Elle ne produisait jamais cet effort qui réduit les distances
Dans les moments tragiques de l’existence. Tragiques ou simplement
Excitants. La vie est bornée de cadavres et d’orgasmes. Ochoa
Trouva un coin discret et s’accroupit derrière les palmiers nains.
Le chapeau s’inclina. Elle descendait l’escalier, en proie au vertige.
Sur le quai, elle courut. Ochoa n’en finissait pas de se vider.
Elle se dissimula dans le premier moulin qui est en ruine depuis longtemps.
La rotation des turbines parvint enfin à ses oreilles.
Ochoa s’approcha ensuite de la berge. Il regardait les moulins
Du premier rang, ceux qui fonctionnent encore de nos jours.
Le fournil crachait une tranquille fumée jaune sur les toitures.
Ochoa quitta le chemin de halage. Il ne s’en allait pas,
Pas encore, plus tard, plus tard ! pensa doña Pilar en se mordant
Le poignet. Il se dirigeait maintenant vers le fournil.
Il allait mendier son pain. Les hommes ne sont pas charitables,
Se dit doña Pilar en revenant sur le chemin. Elle redoutait
La boulange autant que les pasteurs. Il y avait aussi les ouvriers
Du pont, des maçons grossiers et fanfarons qui proposaient leur vinasse
Aux passantes. Des militaires traversaient quelquefois le fleuve.

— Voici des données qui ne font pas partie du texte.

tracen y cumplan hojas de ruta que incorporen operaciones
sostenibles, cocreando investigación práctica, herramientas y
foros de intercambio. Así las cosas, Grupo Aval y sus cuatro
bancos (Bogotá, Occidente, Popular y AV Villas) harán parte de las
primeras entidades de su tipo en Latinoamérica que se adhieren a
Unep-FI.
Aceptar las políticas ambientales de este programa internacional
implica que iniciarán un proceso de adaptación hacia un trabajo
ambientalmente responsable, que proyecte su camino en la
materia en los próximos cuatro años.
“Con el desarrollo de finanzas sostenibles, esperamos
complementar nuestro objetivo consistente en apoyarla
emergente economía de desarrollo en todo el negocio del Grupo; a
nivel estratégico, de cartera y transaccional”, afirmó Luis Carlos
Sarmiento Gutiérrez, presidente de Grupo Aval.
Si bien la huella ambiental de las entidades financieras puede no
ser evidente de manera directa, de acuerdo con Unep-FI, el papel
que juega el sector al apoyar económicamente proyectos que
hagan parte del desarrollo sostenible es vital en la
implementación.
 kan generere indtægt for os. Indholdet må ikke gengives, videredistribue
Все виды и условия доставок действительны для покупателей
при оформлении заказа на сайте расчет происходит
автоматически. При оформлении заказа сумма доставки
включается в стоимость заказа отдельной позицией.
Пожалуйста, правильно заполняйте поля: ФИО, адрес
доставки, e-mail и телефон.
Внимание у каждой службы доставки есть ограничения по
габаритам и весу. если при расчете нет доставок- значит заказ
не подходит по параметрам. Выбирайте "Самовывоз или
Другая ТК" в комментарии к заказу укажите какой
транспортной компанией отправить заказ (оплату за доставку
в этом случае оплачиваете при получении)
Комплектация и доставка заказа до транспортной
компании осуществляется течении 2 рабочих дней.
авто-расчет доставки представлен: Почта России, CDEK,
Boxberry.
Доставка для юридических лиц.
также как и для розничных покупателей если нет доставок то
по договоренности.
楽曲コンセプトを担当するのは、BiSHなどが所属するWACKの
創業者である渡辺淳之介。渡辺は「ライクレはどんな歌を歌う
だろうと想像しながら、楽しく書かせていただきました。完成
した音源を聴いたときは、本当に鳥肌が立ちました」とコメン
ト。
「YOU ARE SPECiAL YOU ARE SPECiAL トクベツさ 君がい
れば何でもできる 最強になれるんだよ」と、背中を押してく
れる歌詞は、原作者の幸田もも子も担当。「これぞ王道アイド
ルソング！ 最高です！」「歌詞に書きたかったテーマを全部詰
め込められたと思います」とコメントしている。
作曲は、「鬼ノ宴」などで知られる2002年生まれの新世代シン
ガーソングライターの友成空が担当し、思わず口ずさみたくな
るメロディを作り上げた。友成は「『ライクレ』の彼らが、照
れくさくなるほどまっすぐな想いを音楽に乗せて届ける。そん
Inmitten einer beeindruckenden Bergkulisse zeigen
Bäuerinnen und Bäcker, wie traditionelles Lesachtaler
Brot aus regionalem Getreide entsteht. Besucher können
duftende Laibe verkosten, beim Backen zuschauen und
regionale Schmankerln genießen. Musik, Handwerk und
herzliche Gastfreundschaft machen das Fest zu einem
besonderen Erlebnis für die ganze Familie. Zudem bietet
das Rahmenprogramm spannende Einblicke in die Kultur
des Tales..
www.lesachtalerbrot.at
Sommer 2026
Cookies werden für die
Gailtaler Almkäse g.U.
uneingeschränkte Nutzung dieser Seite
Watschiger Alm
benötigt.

Les femmes se rendaient à la place pour y vendre des volailles.
Mais il n’était pas encore six heures. Les pasteurs arriveraient
Les premiers, pressés de boire l’eau vive qui contracte le temps
Mieux que toutes les théories du relatif et de l’infiniment véloce.
Ochoa frappa à la porte. Doña Pilar retint son souffle. Elle
Interviendrait peut-être si les choses se gâtaient, les hommes
Sont prévisibles mais inattendus, dignes d’amour et d’exclusion.

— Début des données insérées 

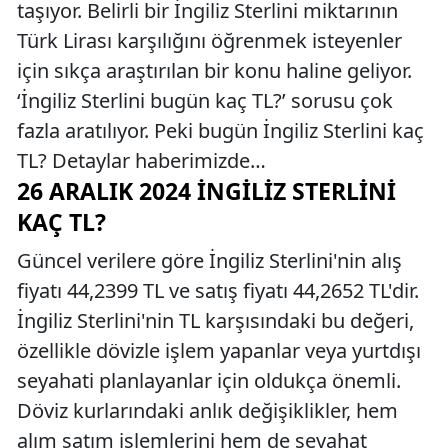
taşıyor. Belirli bir İngiliz Sterlini miktarının
Türk Lirası karşılığını öğrenmek isteyenler
için sıkça araştırılan bir konu haline geliyor.
‘İngiliz Sterlini bugün kaç TL?’ sorusu çok
fazla aratılıyor. Peki bugün İngiliz Sterlini kaç
TL? Detaylar haberimizde…
26 ARALIK 2024 İNGILIZ STERLINI
KAÇ TL?
Güncel verilere göre İngiliz Sterlini'nin alış
fiyatı 44,2399 TL ve satış fiyatı 44,2652 TL'dir.
İngiliz Sterlini'nin TL karşısındaki bu değeri,
özellikle dövizle işlem yapanlar veya yurtdışı
seyahati planlayanlar için oldukça önemli.
Döviz kurlarındaki anlık değişiklikler, hem
alım satım işlemlerini hem de seyahat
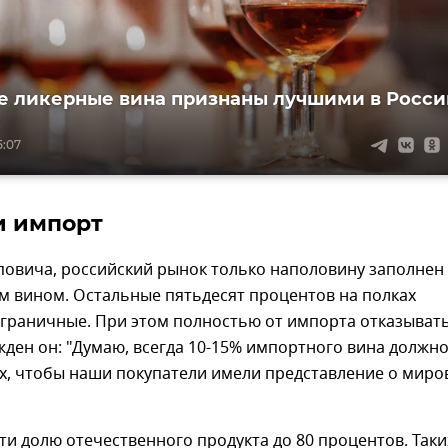
 ликерные вина признаны лучшими в Росси
5:07
и импорт
повича, российский рынок только наполовину заполнен
м вином. Остальные пятьдесят процентов на полках
аграничные. При этом полностью от импорта отказыват
жден он: "Думаю, всегда 10-15% импортного вина должн
ах, чтобы наши покупатели имели представление о мир
сти долю отечественного продукта до 80 процентов. Таки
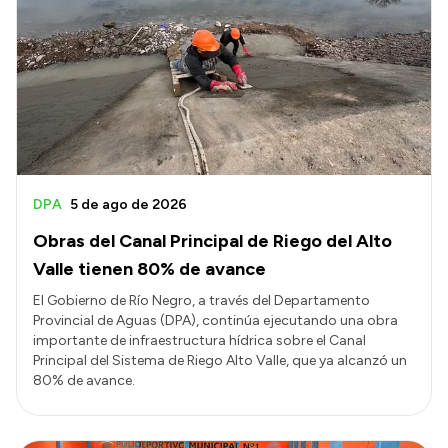
DPA
5 de ago de 2026
Obras del Canal Principal de Riego del Alto
Valle tienen 80% de avance
El Gobierno de Río Negro, a través del Departamento
Provincial de Aguas (DPA), continúa ejecutando una obra
importante de infraestructura hídrica sobre el Canal
Principal del Sistema de Riego Alto Valle, que ya alcanzó un
80% de avance.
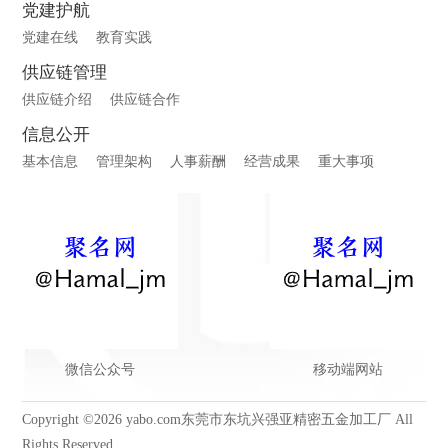
党建护航
党建在线
教育实践
供应链管理
供应链介绍
供应链合作
信息公开
基本信息
管理架构
人事薪酬
经营成果
重大事项
微信公众号
移动端网站
Copyright ©2026 yabo.com东莞市东坑兴强亚精密五金加工厂 All
Rights Reserved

La roue, celle que regardait doña Pilar, soulevait l’eau à la hauteur
Des prismes dans la perspective de l’aval. Ochoa avait encore ôté
Son chapeau, signe de soumission qui fait toujours son effet sur
L’homme. Une femme ouvrit et agita son poignet pour signifier
Son sentiment. Ochoa s’inclina cérémonieusement. Les pauvres
Sont précis au moment de prendre la tangente de l’exclusion.
Elle mordait le foulard pour empêcher la brise de révéler son visage.
Il renouvela sa demande avec plus de détails, avec cette lenteur
Qui détaille la nécessité de continuer encore à vivre avec les autres.
Elle appela à l’intérieur. L’homme qui apparut s’immobilisa
Dans une attente que la femme interpréta comme de l’impatience.
Elle recommença ses signes. Ochoa s’adressait à l’homme.
Doña Pilar s’approchait. L’homme retourna à l’intérieur
Et la femme se gonfla comme un crapaud. Ils ne parlaient plus
Mais doña Pilar pouvait maintenant voir les visages, la femme
De face et Ochoa de profil, l’homme reviendrait avec un pain
Et le donnerait à Ochoa qui se fendrait d’une révérence
En reculant dans l’étroit sentier qui sépare le moulin de la berge.
Doña Pilar ferma les yeux. Rien ne pouvait plus se passer autrement.
Elle pensa même sentir l’odeur du pain chaud qui changeait de mains.
La femme s’apaisait. Ochoa avait maintenant une odeur.
À quel moment ouvrirai-je mes yeux ? pensa doña Pilar.